После ухода Брицца мы обнаружили, что у него все-таки была кой-какая семья — брат с румянцем завсегдатая клуба здоровья. Мы его назвали Брусничный Брицц, за цвет кожи. Он, наверно, ни разу в жизни сигареты не выкурил. Впечатление было такое, будто старина Брицц, сняв с себя жуткую маску, оказался толстомордым и краснощеким. Мы выразили брату наше сочувствие. Подготовив себя, некоторые из нас отважились подойти поближе к покойнику. У Брицца в гробу был намного более здоровый вид, чем у Брицца за рабочим столом. Потом уже мы сидели в церкви и пытались вспомнить о нем что-нибудь.

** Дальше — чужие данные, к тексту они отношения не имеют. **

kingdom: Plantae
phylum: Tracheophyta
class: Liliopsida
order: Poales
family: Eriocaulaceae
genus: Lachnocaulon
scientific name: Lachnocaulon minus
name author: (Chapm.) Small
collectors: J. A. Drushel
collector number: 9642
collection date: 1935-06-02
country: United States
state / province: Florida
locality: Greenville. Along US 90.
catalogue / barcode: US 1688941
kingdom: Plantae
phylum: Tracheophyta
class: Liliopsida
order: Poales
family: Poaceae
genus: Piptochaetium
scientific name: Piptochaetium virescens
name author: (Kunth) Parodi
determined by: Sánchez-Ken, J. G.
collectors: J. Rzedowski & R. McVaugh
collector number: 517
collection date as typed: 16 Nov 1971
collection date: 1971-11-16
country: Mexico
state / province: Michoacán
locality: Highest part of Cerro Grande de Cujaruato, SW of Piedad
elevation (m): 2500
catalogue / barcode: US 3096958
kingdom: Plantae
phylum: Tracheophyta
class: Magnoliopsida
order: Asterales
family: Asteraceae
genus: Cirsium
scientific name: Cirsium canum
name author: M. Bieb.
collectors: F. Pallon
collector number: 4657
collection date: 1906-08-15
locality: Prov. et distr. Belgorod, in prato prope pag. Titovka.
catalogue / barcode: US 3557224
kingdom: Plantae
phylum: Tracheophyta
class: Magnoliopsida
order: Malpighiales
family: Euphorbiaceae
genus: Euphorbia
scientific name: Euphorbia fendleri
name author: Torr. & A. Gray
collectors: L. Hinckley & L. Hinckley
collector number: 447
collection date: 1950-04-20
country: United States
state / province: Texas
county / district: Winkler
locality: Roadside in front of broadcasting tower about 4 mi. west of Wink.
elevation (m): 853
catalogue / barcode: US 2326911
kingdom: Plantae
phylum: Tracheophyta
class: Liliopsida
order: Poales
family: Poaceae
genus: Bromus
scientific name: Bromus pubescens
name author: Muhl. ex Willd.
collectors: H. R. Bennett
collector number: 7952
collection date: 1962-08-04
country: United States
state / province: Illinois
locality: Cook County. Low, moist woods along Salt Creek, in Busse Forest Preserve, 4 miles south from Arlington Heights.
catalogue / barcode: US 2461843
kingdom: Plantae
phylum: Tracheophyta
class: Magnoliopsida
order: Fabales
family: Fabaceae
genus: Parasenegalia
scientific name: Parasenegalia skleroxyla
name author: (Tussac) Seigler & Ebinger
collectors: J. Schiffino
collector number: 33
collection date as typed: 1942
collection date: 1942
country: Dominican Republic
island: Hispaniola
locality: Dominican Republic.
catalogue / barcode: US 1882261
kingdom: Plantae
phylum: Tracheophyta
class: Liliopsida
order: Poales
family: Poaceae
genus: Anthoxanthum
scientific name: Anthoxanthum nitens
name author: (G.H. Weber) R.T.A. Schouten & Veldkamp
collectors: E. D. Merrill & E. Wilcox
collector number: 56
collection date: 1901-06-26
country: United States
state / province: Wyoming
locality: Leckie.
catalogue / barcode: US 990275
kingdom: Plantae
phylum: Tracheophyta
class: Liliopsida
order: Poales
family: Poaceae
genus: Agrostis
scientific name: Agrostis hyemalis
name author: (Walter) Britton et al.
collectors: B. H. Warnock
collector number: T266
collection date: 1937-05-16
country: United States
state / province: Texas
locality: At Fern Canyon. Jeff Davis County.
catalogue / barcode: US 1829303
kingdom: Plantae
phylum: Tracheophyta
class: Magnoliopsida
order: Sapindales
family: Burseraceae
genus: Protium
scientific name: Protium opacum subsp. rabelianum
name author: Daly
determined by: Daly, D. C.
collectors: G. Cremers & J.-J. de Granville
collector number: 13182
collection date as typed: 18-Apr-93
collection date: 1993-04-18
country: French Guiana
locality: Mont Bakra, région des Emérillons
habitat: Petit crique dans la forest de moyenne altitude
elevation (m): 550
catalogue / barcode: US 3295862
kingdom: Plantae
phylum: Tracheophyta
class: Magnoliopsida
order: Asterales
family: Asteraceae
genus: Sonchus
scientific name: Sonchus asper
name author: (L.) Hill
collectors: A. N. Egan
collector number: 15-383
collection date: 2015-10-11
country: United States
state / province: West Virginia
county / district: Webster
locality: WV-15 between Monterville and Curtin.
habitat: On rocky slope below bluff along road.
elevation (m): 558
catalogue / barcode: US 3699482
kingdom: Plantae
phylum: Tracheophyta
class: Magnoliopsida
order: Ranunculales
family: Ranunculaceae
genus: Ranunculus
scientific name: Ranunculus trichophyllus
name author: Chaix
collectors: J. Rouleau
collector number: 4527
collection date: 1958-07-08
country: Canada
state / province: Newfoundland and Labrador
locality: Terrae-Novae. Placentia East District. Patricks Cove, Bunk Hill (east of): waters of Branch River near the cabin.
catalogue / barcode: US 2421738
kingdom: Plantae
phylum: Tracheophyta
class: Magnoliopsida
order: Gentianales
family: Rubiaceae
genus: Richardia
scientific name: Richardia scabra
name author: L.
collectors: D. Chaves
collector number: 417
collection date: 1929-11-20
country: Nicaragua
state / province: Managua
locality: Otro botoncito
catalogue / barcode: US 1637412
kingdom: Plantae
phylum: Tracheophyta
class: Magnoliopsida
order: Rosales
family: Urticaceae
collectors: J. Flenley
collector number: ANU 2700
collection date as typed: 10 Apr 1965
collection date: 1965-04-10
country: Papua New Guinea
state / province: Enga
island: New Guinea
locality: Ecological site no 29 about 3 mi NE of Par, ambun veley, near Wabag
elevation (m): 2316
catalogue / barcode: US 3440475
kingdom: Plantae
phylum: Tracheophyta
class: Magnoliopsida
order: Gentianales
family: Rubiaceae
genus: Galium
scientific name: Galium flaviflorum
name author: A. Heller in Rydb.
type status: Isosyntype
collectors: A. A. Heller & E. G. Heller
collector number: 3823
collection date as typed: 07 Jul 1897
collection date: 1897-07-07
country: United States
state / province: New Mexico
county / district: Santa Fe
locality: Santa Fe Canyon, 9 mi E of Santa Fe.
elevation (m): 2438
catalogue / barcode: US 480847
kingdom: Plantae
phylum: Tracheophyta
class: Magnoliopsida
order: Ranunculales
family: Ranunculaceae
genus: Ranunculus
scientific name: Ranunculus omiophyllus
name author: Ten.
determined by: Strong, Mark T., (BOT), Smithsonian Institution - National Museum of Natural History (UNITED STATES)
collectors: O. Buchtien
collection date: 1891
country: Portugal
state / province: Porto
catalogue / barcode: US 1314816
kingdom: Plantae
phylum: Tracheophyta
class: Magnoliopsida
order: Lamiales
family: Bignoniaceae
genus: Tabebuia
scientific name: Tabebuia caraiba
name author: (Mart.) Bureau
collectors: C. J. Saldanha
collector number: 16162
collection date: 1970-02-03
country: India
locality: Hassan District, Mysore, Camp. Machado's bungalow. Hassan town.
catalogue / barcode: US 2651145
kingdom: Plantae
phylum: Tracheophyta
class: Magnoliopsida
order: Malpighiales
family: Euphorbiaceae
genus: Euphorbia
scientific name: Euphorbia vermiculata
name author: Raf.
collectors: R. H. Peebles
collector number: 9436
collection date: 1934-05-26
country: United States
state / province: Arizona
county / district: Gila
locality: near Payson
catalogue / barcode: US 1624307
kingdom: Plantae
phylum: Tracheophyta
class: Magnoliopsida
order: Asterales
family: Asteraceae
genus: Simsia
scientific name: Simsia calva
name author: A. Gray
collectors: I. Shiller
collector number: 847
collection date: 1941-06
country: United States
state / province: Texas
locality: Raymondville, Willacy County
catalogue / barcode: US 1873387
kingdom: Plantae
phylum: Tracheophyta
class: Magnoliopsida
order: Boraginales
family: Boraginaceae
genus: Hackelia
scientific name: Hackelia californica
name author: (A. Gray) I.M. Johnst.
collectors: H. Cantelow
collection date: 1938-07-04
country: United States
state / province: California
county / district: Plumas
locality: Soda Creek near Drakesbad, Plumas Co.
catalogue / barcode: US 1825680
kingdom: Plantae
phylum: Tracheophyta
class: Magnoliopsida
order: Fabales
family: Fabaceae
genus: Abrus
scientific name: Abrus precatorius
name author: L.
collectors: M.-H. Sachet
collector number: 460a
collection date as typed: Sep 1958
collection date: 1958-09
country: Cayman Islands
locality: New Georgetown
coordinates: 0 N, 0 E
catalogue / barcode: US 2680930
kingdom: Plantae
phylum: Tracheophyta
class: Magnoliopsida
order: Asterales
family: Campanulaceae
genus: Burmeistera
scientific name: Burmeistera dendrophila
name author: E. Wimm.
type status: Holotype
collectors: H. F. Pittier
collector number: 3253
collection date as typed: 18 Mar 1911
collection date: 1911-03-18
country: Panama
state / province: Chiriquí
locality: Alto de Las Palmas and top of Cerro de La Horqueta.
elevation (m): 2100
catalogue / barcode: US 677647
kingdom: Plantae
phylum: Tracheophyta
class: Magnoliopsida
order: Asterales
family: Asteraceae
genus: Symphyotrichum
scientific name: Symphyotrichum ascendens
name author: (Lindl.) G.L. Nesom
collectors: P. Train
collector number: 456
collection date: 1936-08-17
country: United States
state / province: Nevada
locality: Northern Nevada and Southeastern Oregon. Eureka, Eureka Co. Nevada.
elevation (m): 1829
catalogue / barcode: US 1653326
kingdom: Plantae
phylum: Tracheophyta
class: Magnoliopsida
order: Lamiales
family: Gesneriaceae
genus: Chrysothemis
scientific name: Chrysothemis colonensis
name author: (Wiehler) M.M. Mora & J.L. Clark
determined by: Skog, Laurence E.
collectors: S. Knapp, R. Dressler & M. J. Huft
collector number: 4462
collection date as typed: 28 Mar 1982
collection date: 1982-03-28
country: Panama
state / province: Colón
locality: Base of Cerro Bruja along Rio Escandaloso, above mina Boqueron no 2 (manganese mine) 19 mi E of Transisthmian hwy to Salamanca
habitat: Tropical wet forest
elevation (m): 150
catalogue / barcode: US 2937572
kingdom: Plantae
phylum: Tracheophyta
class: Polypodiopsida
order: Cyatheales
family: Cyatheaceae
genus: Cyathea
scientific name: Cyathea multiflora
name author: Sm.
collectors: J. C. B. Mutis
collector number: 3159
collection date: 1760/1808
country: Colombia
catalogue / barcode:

Вспомнилось только одно — как мы стояли с ним в парковочном гараже и ждали, когда латиносы в галстуках-бабочках пригонят наши машины. В кулаке мы зажимали долларовую бумажку на чай. Ну и холодища тогда была. Ветер до нас не доставал, и стояли мы в ярком свете гаража, но Чикаго в феврале, если позволительно цитировать Брицца, был холоднее, чем сиська ведьмы в леднике. Он продолжал называть холодильник ледником. Однажды он сидел за своим столом и рассказывал нам, что, когда был мальчишкой, лед привозили по заказу.
«Вот какой я старый, — признался нам тогда Брицц в один из редких моментов откровенности. — Я еще помню, как доставляли лед».